Let us now remember that a modern economy produces hundreds of thousands, or even millions, of different commodities and services, of which most of them are used, directly or indirectly, as inputs in the production of other commodities and services. Thus, it is easy to understand the difficulties in calculating how large a production of each commodity is required in order to produce not only what is necessary for final use as consumption, investment and export, but also what quantities are needed as inputs in the production of all other goods and services in the system.

It is precisely in order to analyze these complicated, mutual interdependences within the production system that Wassily Leontief has developed his so-called input-output method, which is a mathematically and statistically formulated model designed for the purpose of capturing in empirical analyses the complicated interdependence within the production process.
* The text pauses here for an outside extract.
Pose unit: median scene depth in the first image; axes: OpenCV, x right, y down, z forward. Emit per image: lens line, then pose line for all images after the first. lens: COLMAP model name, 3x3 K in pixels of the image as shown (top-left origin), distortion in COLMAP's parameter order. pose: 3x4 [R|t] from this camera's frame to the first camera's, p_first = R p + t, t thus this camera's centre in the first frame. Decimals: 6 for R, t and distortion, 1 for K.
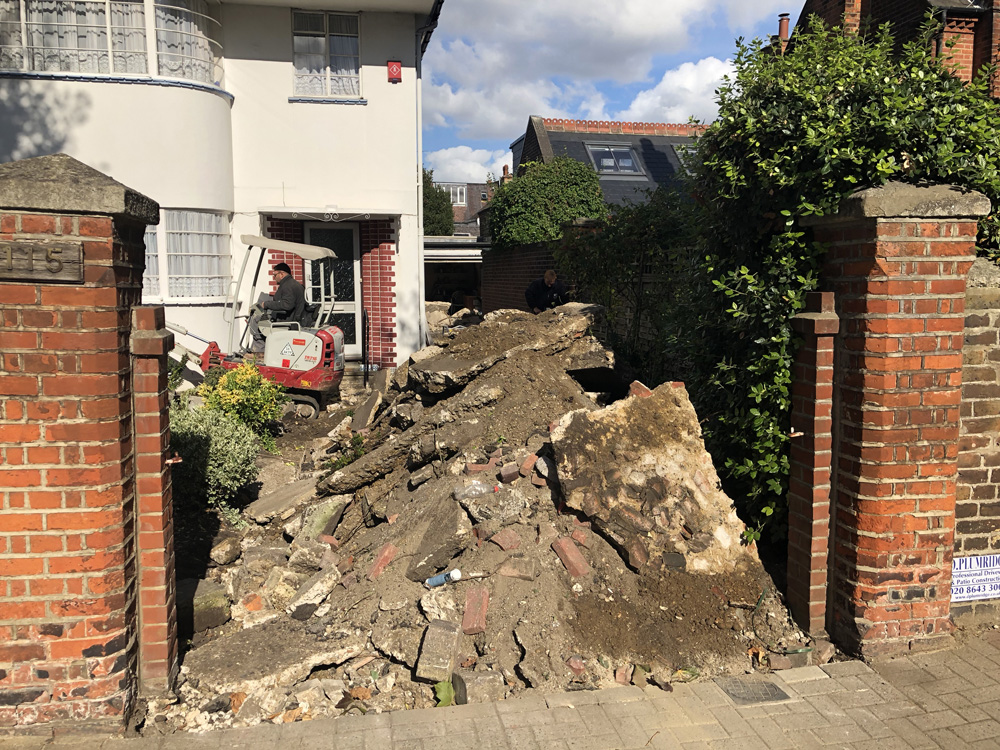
lens RADIAL K [[819.8, 0, 500.3], [0, 819.8, 398.5], [0, 0, 1]] dist [-0.005870, -0.009387]
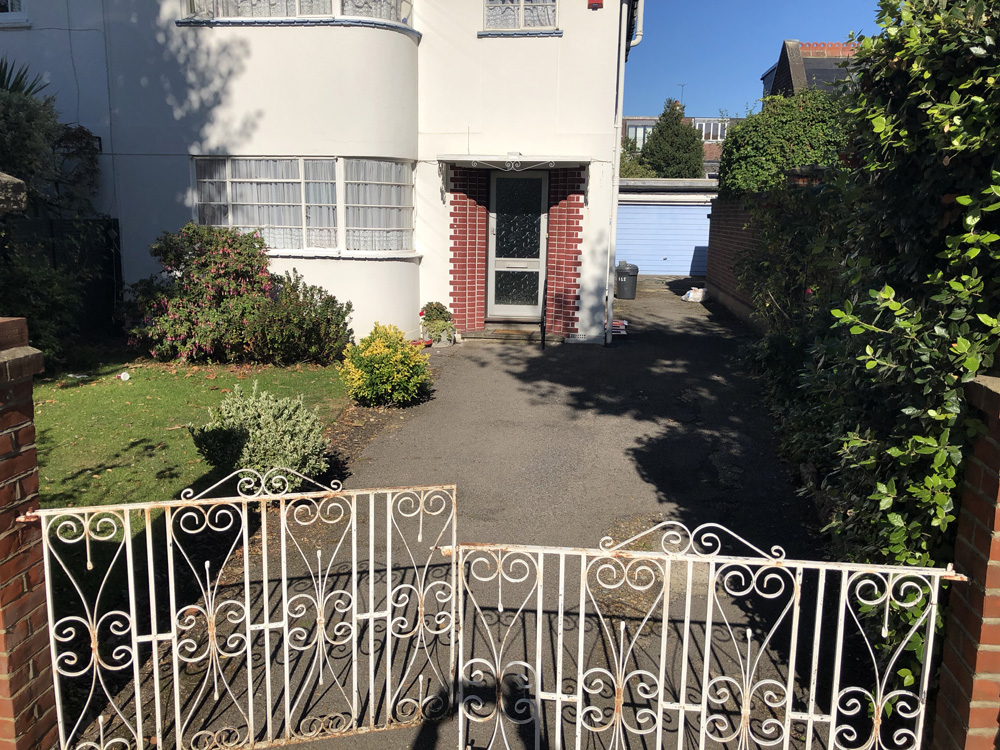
lens RADIAL K [[819.8, 0, 500.3], [0, 819.8, 398.5], [0, 0, 1]] dist [-0.005870, -0.009387]
pose [[0.951624, 0.080598, -0.296505, 0.071970], [-0.058992, 0.994957, 0.081121, -0.038140], [0.301548, -0.059705, 0.951580, 0.118171]]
An obvious question now is, of course, what is all this good for. In a market system, such as Sweden's, we know that we do not need any central decisions on how much to produce of each individual commodity. The composition of outputs in the economy is, as we are aware, mainly determined by a market process via the firms' supply of commodities and services and the demand for these by households and other firms in various markets for commodities and services. As we shall see, however, the input-output method can be used as a complement to the market process - mainly for forecasting and economic planning. A few examples may illustrate the point.
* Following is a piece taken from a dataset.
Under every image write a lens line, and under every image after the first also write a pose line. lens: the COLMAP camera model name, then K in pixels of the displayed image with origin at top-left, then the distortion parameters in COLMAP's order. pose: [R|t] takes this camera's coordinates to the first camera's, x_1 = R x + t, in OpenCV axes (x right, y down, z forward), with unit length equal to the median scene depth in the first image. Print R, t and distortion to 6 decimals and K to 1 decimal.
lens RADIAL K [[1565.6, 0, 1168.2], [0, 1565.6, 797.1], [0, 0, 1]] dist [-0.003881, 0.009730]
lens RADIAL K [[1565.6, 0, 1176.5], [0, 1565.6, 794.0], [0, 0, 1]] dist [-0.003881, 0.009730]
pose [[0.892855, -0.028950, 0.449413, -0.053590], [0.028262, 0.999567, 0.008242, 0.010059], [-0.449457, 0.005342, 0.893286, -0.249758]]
In connection with the disarmament in the United States after the Second World War, and with the rearmament for the Korean War, the input-output method was used to calculate how the disarmament and rearmament, respectively, would influence the production volume and employment level in the various sectors of the American economy, taking into account also the various indirect effects on demand for inputs - not only in the defense industries but also in other enterprises which were, directly or indirectly, delivering commodities and services to the defense industry.
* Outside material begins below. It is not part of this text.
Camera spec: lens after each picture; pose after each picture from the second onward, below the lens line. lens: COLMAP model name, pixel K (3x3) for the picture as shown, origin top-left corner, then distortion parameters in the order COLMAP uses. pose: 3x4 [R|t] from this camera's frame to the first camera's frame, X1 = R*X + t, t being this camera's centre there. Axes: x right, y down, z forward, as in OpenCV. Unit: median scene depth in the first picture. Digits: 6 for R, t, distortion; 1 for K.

Another example is that the input-output method can be used to study how changes in production costs in one sector are spread to other sectors of the economy - again, in an infinite series of effects. In this way, it is for instance possible to study the effects on the economy as a whole of a change in wages in one sector or, to take a contemporary example, the direct and indirect effects on prices of various commodities and services of a change in oil prices. It has also been found out recently that the input-output method is quite useful for studying the various "residuals" from the production process that disturb the environment in our high-technology societies.

A centrally performed input-output analysis can in this way give information about the consequences for various production sectors of changes in other sectors - such as the consequences for production in various sectors of the economy of increased demand for consumption, investment or export. This is particularly valuable in the case of sudden changes in the economic system. Firms and public authorities will, through the centrally performed input-output studies, get a chance to anticipate future development without having to wait for the market signals which will appear due to changes in supply and demand in the various markets for commodities and services. This menas that the input-output method may occasionally be helpful not only for centrally carried out forecasting and economic planning but also for decision-making on the firm's level.

I now turn to you, Professor Leontief. You have by your input-output model given economic science an important tool of analysis for studying the complicated interdependence within the production system in a modern economy. You have not only constructed the theoretical foundations of the input-output method; you have also by your painstaking work developed the empirical data that are necessary to utilize the method on important economic problems as well as to test empirically various economic theories.

It is a great honor to convey to you the congratulations of The Swedish Royal Academy of Sciences and to ask you to receive from the hand of His Majesty The King the 1973 Prize in Economic Science in Honor of Alfred Nobel.